The Delhi Metro’s characteristically overcrowded coaches seem to be a favourite among petty criminals in the Capital.
With the Delhi Police having registered more than 500 incidents of pickpocketing, molestation and theft reported both from Metro trains as well as stations since 2008, the last three years have seen Delhi's favourite mode of transport transform into an irresistible hotspot for small-time crooks.
“We registered 507 cases of petty crime taking place on Metro trains and stations since the beginning of 2008 to October 31 this year. More than 90% of these cases are those of theft,” said Rajan Bhagat, spokesperson, Delhi Police.
While 197 cases of petty crimes were reported in 2008, the next year saw 170 such cases. This year, more than 140 cases of petty crime were reported to the Delhi Police till October 31.

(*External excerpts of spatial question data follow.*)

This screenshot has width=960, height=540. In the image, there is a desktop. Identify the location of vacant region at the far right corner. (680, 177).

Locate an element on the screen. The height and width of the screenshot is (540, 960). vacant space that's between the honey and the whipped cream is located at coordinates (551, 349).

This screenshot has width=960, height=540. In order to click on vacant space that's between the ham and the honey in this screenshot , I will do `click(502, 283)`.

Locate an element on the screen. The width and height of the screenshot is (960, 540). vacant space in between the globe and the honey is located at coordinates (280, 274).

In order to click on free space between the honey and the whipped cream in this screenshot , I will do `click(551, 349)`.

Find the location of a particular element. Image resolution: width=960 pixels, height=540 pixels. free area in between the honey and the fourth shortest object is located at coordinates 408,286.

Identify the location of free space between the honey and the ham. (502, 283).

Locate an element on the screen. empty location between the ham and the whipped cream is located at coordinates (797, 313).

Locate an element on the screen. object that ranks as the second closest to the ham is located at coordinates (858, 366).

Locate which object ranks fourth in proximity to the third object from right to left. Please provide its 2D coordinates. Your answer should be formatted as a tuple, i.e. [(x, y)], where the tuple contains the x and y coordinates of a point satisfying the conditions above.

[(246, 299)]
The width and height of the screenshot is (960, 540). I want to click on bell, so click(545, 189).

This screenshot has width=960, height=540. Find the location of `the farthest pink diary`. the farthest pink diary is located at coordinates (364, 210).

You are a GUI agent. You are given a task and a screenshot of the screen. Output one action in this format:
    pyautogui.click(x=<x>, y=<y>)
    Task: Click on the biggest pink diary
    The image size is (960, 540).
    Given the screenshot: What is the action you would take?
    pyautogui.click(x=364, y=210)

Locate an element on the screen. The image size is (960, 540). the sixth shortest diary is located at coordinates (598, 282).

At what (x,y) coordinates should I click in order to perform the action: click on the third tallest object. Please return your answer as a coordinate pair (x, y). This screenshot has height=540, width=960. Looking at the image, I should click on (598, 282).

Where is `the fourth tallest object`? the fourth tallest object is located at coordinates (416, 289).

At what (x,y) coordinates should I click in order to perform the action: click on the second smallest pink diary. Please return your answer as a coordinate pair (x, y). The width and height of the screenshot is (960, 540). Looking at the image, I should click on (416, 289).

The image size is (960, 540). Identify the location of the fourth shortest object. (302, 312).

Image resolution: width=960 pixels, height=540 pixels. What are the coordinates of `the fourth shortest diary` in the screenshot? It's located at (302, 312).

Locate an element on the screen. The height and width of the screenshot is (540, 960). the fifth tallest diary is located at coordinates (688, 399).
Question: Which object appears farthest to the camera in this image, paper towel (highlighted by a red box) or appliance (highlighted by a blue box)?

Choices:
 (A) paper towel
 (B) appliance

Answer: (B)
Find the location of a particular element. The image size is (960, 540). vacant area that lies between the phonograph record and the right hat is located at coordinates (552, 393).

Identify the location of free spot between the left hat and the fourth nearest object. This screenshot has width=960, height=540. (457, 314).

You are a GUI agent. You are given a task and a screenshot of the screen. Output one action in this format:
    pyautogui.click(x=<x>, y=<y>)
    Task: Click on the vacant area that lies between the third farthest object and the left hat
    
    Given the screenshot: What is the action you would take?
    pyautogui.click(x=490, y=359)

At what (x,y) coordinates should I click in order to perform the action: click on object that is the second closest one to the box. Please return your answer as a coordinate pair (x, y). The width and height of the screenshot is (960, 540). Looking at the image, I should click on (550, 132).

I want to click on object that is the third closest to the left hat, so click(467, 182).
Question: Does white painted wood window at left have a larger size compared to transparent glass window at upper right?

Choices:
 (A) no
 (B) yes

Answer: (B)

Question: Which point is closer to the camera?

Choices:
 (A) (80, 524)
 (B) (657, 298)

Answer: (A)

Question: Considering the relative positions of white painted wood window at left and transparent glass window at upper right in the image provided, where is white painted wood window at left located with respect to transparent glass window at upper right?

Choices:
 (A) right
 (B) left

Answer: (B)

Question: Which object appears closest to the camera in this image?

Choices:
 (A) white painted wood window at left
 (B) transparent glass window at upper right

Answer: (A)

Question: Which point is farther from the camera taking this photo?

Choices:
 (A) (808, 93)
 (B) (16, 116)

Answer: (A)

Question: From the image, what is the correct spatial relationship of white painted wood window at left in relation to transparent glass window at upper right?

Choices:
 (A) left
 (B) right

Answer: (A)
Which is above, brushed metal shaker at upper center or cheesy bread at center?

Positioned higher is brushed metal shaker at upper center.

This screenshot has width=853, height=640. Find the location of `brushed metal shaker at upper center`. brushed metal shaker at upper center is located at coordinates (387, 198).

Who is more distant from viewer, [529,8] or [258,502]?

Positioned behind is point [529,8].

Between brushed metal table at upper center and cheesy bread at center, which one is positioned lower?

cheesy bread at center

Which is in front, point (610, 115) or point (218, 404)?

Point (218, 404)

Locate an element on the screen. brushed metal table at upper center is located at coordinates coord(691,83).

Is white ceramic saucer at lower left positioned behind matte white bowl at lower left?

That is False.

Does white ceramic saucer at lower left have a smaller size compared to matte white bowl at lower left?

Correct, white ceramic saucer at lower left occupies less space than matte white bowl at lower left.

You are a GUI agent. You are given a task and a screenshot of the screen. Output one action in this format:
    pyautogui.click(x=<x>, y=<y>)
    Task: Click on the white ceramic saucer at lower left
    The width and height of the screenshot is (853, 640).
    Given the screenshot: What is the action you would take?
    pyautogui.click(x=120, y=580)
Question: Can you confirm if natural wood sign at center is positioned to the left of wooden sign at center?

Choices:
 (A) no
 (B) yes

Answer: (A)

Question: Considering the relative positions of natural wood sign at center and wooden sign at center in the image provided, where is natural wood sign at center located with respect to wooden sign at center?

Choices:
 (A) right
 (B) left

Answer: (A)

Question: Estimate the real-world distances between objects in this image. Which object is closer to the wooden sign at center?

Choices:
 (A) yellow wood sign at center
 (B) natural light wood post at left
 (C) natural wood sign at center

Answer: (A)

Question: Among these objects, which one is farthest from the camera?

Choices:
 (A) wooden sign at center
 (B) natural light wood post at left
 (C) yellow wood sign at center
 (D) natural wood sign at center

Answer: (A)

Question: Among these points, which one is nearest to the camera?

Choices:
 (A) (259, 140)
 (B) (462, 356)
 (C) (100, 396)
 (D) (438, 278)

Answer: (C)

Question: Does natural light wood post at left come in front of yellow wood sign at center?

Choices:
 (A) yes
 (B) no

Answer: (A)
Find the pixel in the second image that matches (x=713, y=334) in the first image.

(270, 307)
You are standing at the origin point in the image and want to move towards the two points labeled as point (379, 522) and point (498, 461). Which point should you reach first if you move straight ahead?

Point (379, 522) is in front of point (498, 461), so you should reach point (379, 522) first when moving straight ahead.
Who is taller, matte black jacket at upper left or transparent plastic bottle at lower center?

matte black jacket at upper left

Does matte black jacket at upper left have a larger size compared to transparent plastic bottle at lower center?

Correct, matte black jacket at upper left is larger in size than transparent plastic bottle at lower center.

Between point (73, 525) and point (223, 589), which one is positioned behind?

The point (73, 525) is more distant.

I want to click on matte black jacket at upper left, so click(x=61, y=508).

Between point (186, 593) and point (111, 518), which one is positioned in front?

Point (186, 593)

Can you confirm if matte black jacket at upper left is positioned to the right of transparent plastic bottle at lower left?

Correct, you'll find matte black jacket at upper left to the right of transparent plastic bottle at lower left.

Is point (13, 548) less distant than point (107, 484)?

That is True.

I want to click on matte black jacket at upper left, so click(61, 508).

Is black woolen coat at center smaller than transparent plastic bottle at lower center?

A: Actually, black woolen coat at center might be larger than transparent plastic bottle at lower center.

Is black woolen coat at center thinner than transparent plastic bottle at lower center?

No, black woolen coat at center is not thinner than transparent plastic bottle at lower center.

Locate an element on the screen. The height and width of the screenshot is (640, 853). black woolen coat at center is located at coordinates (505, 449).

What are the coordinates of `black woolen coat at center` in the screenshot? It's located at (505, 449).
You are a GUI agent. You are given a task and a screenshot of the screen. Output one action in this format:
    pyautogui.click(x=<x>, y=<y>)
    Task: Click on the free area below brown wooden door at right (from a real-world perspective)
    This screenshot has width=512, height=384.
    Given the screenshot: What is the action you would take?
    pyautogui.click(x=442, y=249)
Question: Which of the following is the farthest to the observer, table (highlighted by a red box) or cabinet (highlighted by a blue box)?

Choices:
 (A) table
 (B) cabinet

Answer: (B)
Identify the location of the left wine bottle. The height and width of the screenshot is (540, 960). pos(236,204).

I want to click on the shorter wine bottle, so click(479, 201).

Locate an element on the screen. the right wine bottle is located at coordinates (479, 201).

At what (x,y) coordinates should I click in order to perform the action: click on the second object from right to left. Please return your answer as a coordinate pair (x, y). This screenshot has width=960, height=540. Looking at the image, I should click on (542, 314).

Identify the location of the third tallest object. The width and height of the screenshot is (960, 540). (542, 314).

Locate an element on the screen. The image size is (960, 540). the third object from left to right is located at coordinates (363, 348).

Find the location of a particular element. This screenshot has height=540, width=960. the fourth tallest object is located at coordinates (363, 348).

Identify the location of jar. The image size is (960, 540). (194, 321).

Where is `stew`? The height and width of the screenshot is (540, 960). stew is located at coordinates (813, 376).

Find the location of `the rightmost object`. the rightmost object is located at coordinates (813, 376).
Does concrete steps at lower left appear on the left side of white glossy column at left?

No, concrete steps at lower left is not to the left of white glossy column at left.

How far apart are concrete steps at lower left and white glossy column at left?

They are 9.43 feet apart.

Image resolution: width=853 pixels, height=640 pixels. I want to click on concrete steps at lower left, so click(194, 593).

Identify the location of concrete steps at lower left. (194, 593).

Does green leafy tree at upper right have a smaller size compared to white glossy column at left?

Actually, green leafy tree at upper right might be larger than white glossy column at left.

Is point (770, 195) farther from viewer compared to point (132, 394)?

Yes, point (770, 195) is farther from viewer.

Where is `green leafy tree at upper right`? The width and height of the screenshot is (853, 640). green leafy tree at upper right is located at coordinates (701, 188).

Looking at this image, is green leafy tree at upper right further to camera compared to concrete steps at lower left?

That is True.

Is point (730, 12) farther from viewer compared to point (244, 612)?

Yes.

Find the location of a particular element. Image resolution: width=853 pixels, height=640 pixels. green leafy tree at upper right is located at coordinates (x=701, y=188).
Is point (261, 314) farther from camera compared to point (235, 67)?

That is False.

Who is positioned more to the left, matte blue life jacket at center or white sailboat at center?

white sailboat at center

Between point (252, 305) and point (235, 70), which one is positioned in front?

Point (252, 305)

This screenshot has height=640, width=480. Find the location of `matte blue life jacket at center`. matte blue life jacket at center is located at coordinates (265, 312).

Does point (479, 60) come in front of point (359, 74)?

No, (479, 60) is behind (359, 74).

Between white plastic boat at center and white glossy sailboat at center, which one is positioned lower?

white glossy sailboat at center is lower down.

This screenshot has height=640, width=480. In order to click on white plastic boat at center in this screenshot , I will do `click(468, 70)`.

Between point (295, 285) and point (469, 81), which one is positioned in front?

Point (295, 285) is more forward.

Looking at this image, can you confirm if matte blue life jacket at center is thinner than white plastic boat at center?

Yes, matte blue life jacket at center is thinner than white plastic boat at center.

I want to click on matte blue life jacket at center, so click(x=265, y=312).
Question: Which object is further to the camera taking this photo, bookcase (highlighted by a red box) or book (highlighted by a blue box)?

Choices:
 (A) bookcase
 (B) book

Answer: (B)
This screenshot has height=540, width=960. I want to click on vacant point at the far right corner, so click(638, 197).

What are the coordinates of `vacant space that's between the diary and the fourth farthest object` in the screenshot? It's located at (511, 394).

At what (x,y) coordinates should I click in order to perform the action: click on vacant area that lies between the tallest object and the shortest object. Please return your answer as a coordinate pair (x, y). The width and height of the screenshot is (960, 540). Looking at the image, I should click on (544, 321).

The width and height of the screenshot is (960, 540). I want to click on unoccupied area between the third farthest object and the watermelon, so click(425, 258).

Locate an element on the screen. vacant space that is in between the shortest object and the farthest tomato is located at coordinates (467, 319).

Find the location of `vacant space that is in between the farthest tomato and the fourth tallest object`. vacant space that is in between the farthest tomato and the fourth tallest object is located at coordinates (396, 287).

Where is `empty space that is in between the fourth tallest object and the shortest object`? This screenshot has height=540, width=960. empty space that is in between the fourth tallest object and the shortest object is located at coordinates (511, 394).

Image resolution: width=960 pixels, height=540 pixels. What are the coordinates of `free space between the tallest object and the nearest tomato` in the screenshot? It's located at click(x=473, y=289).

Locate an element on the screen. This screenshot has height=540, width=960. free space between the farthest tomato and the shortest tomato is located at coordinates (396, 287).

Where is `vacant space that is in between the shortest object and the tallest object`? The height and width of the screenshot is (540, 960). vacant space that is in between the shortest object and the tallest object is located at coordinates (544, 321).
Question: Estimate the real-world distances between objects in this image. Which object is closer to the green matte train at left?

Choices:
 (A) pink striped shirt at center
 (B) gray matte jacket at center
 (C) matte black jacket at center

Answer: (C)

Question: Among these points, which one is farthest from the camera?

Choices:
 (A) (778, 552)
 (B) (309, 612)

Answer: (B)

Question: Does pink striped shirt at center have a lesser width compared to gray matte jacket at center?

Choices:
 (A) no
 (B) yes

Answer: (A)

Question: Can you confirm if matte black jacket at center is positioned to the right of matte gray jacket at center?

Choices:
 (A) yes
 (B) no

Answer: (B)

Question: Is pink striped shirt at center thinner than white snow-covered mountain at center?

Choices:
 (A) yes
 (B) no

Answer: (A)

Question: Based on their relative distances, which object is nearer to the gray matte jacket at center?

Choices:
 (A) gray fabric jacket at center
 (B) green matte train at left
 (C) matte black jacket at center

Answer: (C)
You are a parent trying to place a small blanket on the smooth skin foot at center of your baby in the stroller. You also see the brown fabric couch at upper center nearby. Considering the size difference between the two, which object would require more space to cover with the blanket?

Surprisingly, only two cases of molestation of women — one in 2008 and the other in 2010 — have been registered.
This sorry state of affairs exists despite the Delhi Metro Rail Corporation’s (DMRC) seemingly adequate security infrastructure that consists of a centrally-monitored CCTV camera network, bag scanners and metal detectors at entry/exit points in addition to the deployment of more than 3,500 CISF personnel across 132 stations.
“The main problem is the rush. Despite the frequency of trains, passengers herd themselves into coaches already teeming with commuters.
Petty criminals take advantage of this and steal valuable items like wallet and handbags, cellphones or even laptop bags,” said a senior Delhi Police officer.
“In November 2009, a gang of female pickpockets from Maharashtra was apprehended from the Kashmere Gate Metro Station. They used to carry children inside the trains and would let them loose to play with unsuspecting passengers. As their target would be responding to the child’s pranks, the women would steal their valuables.”
“A similar gang is operating near Central Delhi Metro Station these days. It consists of a group of youngsters . They throw themselves at the crowd in busy stations and steal valuables,” the officer said.
Police said they had apprised the DMRC about the situation, but to no avail.
Meanwhile, the DMRC said it was open to suggestions and was trying to rectify the problem of overcrowding by introducing six-coach trains in early December.